**WHAT IS REQUIRED:** Show each line in the listing below that contains the word "ring".

**INPUT DATA:**
'''

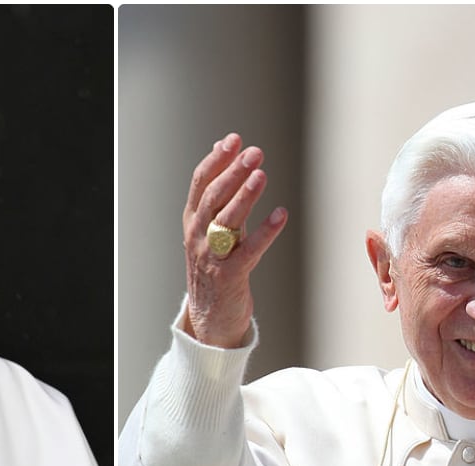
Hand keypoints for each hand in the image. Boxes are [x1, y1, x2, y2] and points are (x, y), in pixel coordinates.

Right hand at [181, 133, 287, 347]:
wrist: (210, 318)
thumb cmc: (216, 267)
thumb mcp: (210, 229)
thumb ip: (216, 194)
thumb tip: (220, 150)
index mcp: (193, 222)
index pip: (200, 184)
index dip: (216, 160)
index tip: (235, 139)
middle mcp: (198, 237)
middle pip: (213, 198)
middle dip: (233, 172)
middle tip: (254, 152)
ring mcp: (211, 258)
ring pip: (226, 221)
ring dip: (244, 196)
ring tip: (261, 175)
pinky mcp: (230, 277)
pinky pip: (249, 251)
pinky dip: (265, 232)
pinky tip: (281, 214)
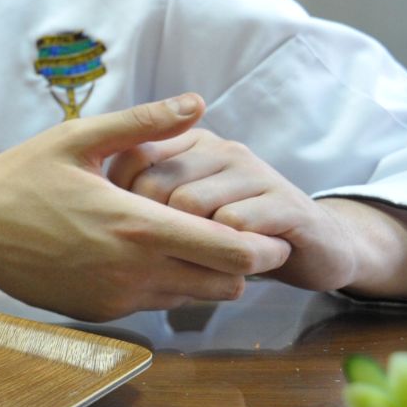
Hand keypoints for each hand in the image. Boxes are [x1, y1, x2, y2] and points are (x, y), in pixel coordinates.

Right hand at [0, 95, 292, 321]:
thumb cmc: (21, 176)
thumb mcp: (79, 139)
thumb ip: (145, 123)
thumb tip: (198, 101)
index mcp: (137, 226)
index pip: (234, 254)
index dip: (264, 246)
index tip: (268, 228)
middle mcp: (134, 271)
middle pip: (226, 285)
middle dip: (240, 263)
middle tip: (230, 232)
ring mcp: (116, 297)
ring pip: (193, 298)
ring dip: (202, 274)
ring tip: (185, 238)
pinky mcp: (98, 312)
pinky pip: (153, 304)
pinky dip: (163, 283)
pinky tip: (138, 252)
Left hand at [107, 127, 357, 290]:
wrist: (314, 245)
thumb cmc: (233, 228)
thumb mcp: (185, 206)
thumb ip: (145, 193)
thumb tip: (91, 201)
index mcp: (190, 143)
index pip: (132, 156)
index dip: (120, 198)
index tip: (125, 229)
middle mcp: (221, 149)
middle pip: (158, 183)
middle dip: (151, 225)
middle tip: (161, 252)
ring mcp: (255, 172)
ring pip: (192, 204)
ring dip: (188, 241)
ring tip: (196, 257)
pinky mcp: (286, 202)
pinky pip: (234, 225)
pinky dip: (222, 250)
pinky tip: (227, 262)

'''

**RESULT FOR THIS TASK:**
ring mcp: (211, 258)
ring pip: (226, 221)
ring dip: (244, 196)
ring tip: (261, 175)
ring mcp: (116, 297)
ring pip: (193, 298)
ring dip: (202, 274)
ring tip: (185, 238)
ring mcp: (255, 172)
ring pip: (192, 204)
ring dip: (188, 241)
ring tip: (196, 257)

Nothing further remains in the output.